= Tor Fredrik Rasmussen =

Norwegian geographer

Tor Fredrik Rasmussen (2 March 1926 – 18 May 2017) was a Norwegian geographer.

He was born in Flekkefjord. After finishing his secondary education he studied at the University of Oslo and worked as a geodesist in the Norwegian Geological Survey. He graduated with the mag.art. degree in 1952, and after spells as research assistant at the University of Oslo and research fellow at NAVF he was hired as a lecturer at the University of Oslo in 1960. From 1965 to 1969 he worked at the Norwegian Institute for Urban and Regional Research.

Rasmussen took the fil.dr. degree at Lund University in 1967, and was hired there as a docent the following year.
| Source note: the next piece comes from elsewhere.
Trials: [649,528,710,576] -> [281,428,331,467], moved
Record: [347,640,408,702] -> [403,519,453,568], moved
Already the same year he became professor at the Nordiska institutet för samhällsplanering. After a stint at the Oslo City Planning Office from 1975 to 1981 he served as a professor of geography at the University of Oslo from 1981.
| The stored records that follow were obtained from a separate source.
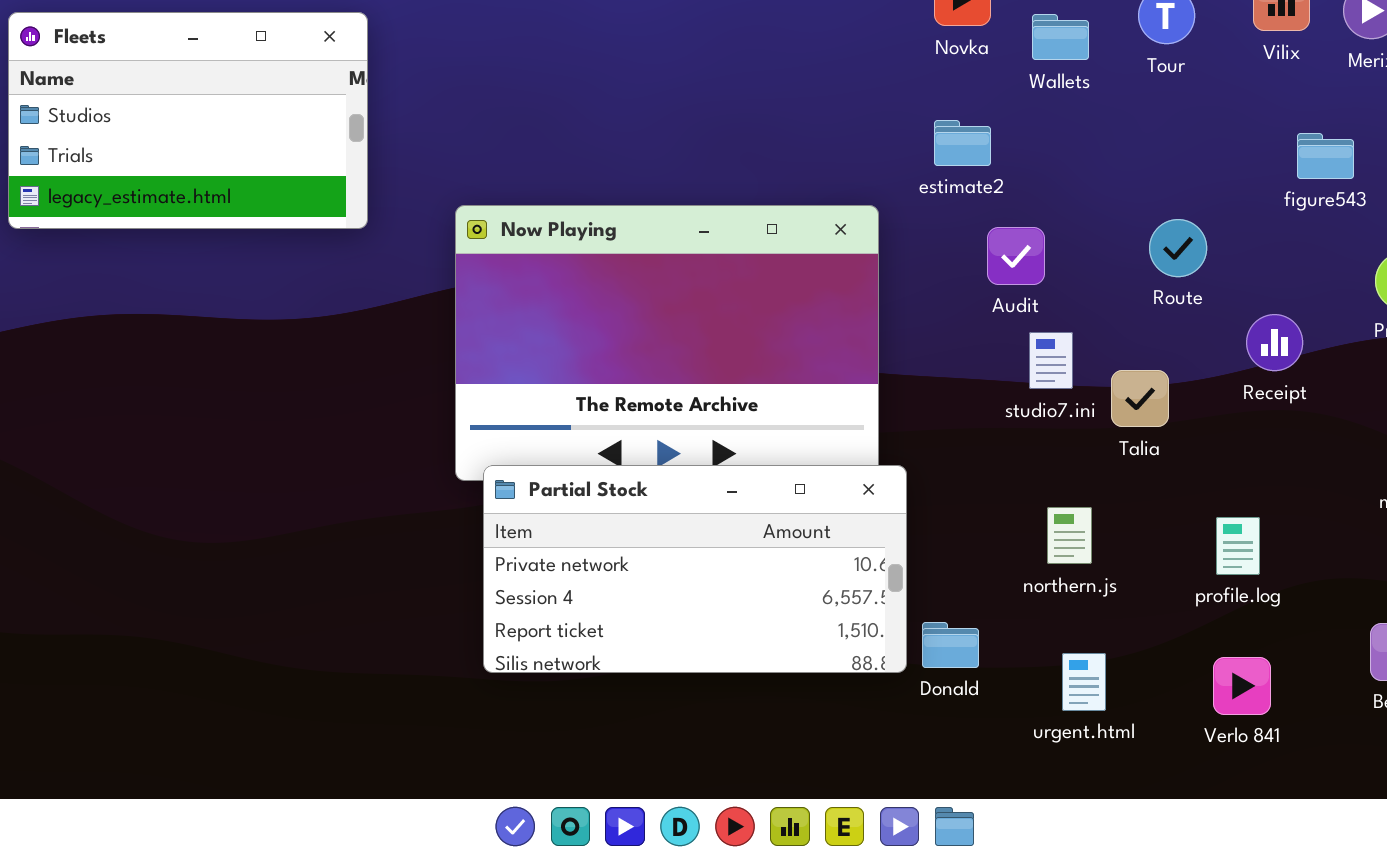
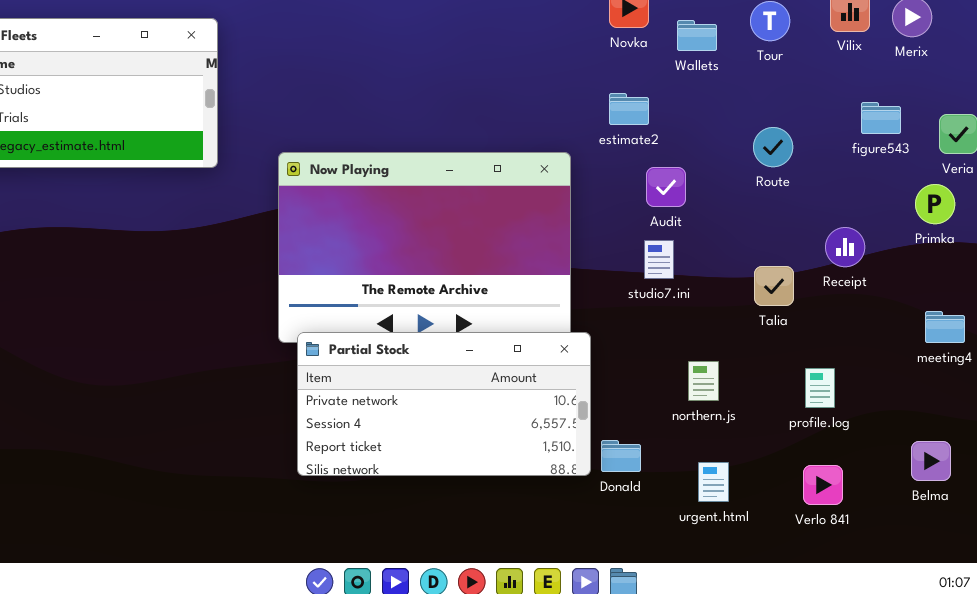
Route: [1149,219,1207,277] -> [753,127,793,167], moved
studio7.ini: [1029,332,1073,389] -> [644,240,674,279], moved
Talia: [1111,370,1169,427] -> [754,266,794,306], moved

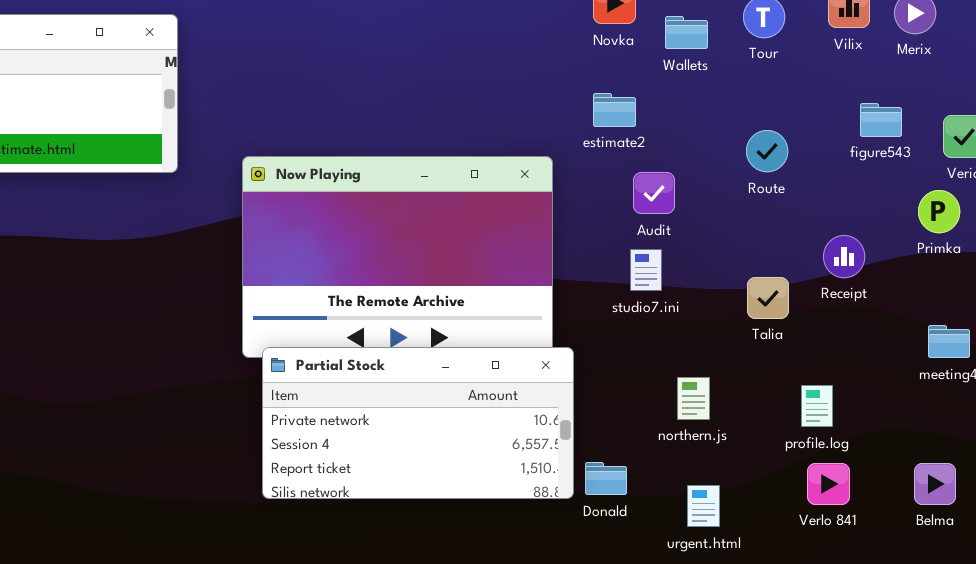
Verlo 841: [803,465,843,505] -> [807,463,850,505], moved

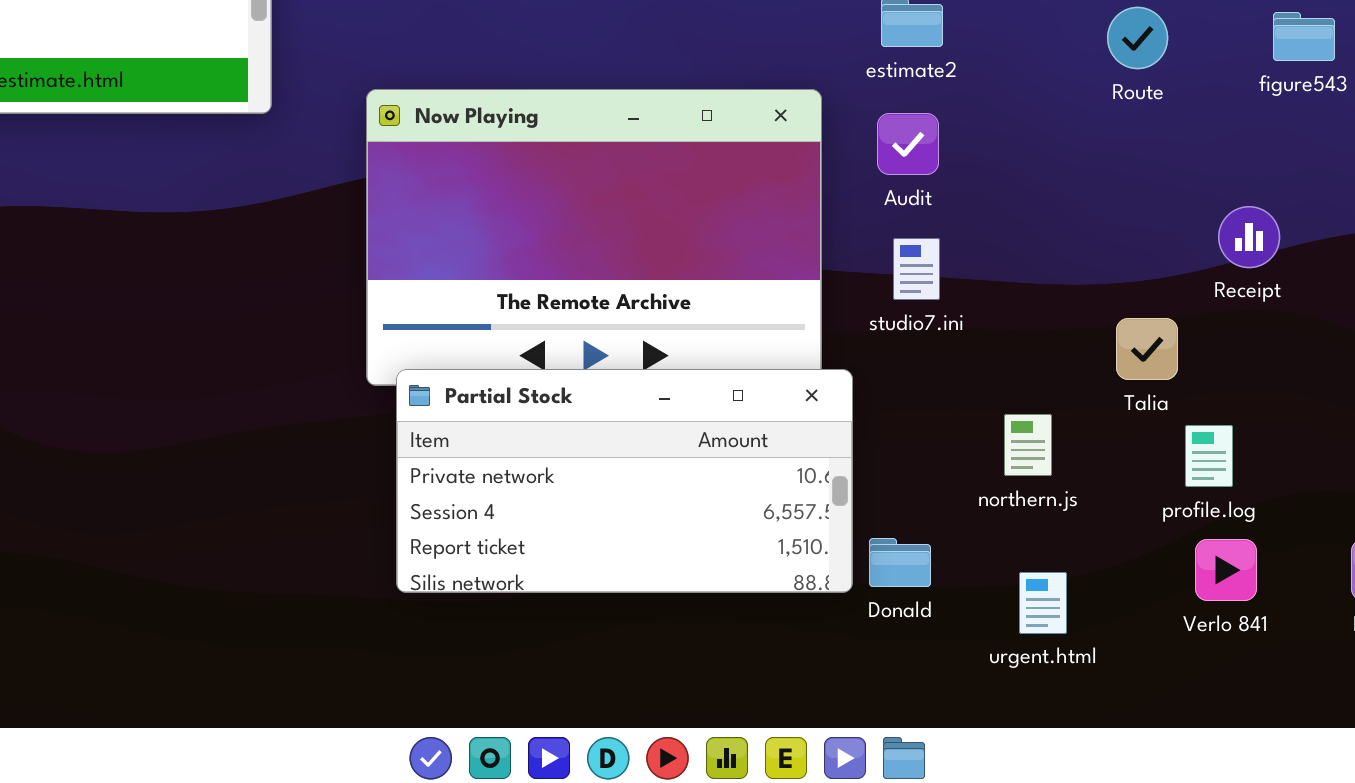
Route: [746,130,788,172] -> [1107,7,1168,69], moved
Audit: [633,172,675,214] -> [877,113,939,175], moved
studio7.ini: [630,249,662,291] -> [893,238,940,300], moved
Talia: [747,277,789,319] -> [1116,318,1178,380], moved

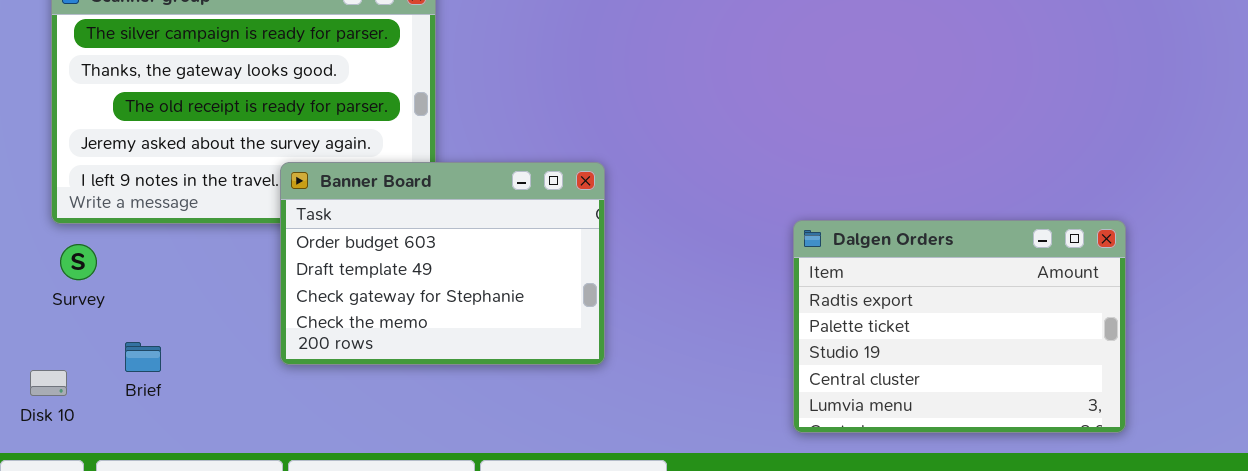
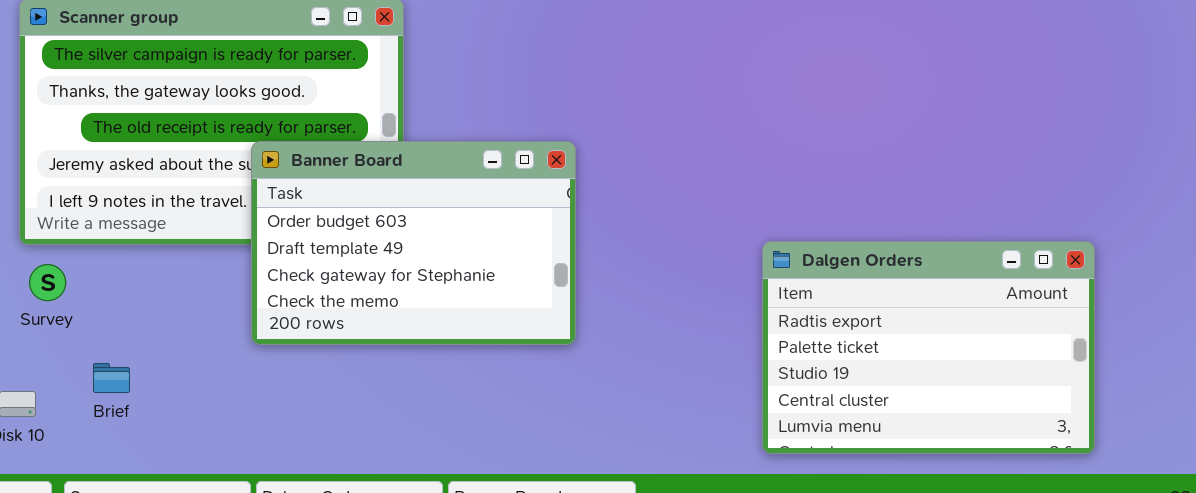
Banner Board: [280,162,605,365] -> [251,141,576,345], moved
Rasmussen was an expert on economic geography and urban planning. He also conducted research travels in Ethiopia and India in the 1950s, resulting in several publications on India. He was also secretary and chairman of the Norwegian-Indian Society from 1959 to 1965. He chaired the Norwegian Housing and City Planning Association from 1981 to 1984.

He resided in Bærum Municipality and died at 91 years of age.